EXERCISE 5.4 Factorise the following cubic polynomials: \( \begin{array}{ll}\text { (a) } x^{3}+4 x^{2}+x-6 & \text { (b) } x^{3}-3 x^{2}-4 x+12 \\ \text { (c) } x^{3}+8 x^{2}-11 x-18 & \text { (d) } 2 x^{3}-3 x^{2}-2 x+3 \\ \text { (e) } 4 x^{3}-5 x^{2}-23 x+6 & \text { (f) } 2 x^{3}-16 x^{2}+10 x+28 \\ \text { (g) } x^{3}-7 x-6 & \text { (h) } x^{3}-13 x-12 \\ \text { (i) } 2 x^{3}+7 x^{2}+4 x-4 & \text { (i) }-4 x^{3}+3 x+1\end{array} \)
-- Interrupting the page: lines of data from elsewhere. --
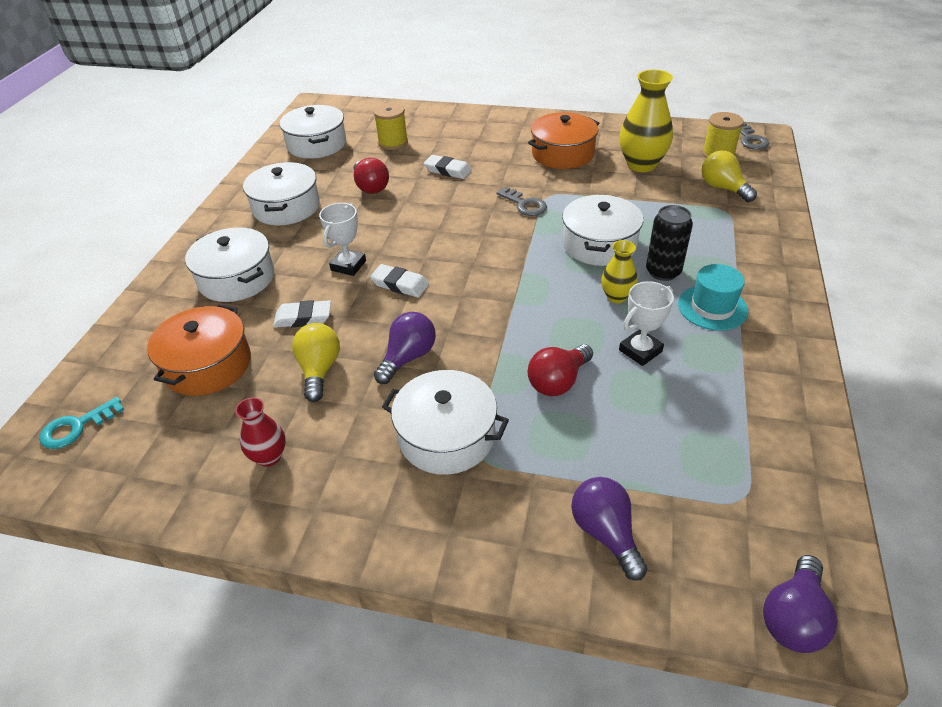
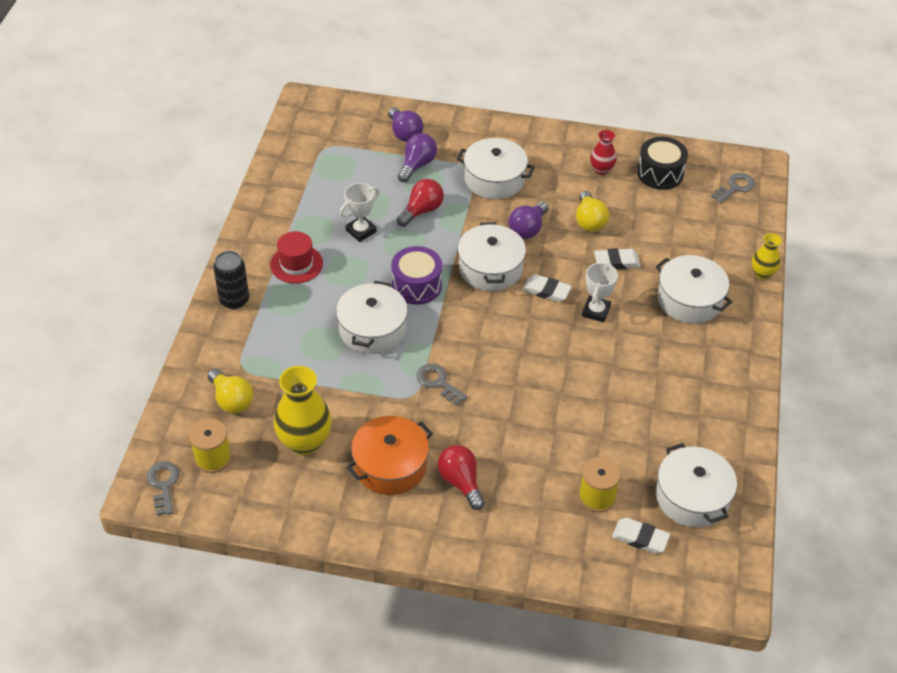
camera: 175 degrees right, 5 degrees up
(76, 427) = (735, 187): turquoise key -> grey key
(177, 451) = (660, 173): none -> black drum
(208, 365) = (671, 226): orange pot -> none
(286, 207) = (683, 386): white pot -> white pot (490, 268)
(370, 187) = (603, 415): red light bulb -> red light bulb (461, 482)
(448, 170) = (522, 440): white eraser -> white eraser (640, 538)
(555, 287) = (416, 285): none -> purple drum
(616, 297) = (368, 275): yellow vase -> yellow vase (762, 273)
(663, 272) = (324, 298): black can -> black can (234, 300)
(712, 307) = (296, 264): turquoise hat -> red hat
(793, 617) = (322, 103): purple light bulb -> purple light bulb (417, 165)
(a) To factor \(x^{3}+4x^{2}+x-6\), we can use the Rational Root Theorem to find potential roots, testing \(x=1\) which works. Thus, we can factor it as \((x-1)(x^{2}+5x+6)\), and further factor gives \((x-1)(x+2)(x+3)\). (b) For \(x^{3}-3x^{2}-4x+12\), testing \(x=2\) gives a root. This polynomial can be factored as \((x-2)(x^{2}-x-6)\), which can be further factored into \((x-2)(x-3)(x+2)\). (c) In \(x^{3}+8x^{2}-11x-18\), by the Rational Root Theorem, \(x=-2\) is a root. The factorization is \((x+2)(x^{2}+6x-9)\), which can be factored further as \((x+2)(x+3+\sqrt{18})(x+3-\sqrt{18})\). (d) For \(2x^{3}-3x^{2}-2x+3\), trying \(x=1\) works. We find \((2x-3)(x^{2}+1)\) since we have \((x-1)(\text{quadratic})\). (e) The polynomial \(4x^{3}-5x^{2}-23x+6\) is factored by testing the roots. We can find it to be \((x+3)(4x^{2}-17)\). (f) In \(2x^{3}-16x^{2}+10x+28\), testing leads us to \(x=4\) as the root, giving \(2(x-4)(x^{2}-3)\), which can be factored further as \(2(x-4)(x-\sqrt{3})(x+\sqrt{3})\). (g) For \(x^{3}-7x-6\), we find \(x+3\) is a root. Hence, it factors as \((x+3)(x^{2}-3x-2)\) and we can find further factored quadratic roots. (h) Finally, for \(x^{3}-13x-12\), testing reveals \(x=4\) as a root. Factor as \((x-4)(x^{2}+x+3)\), with no additional real roots. (i) For \(2x^{3}+7x^{2}+4x-4\), using \(x=1\) as a root gives us \(2(x-1)(x^{2}+5x+4)\), factoring down to \((x-1)(x+4)(x+1)\). (j) The polynomial \(-4x^{3}+3x+1\) gives us roots leading to \(-(4x+1)(x^2-x-1)\). Hope this serves you well! It's a fun whirligig of factors, isn't it?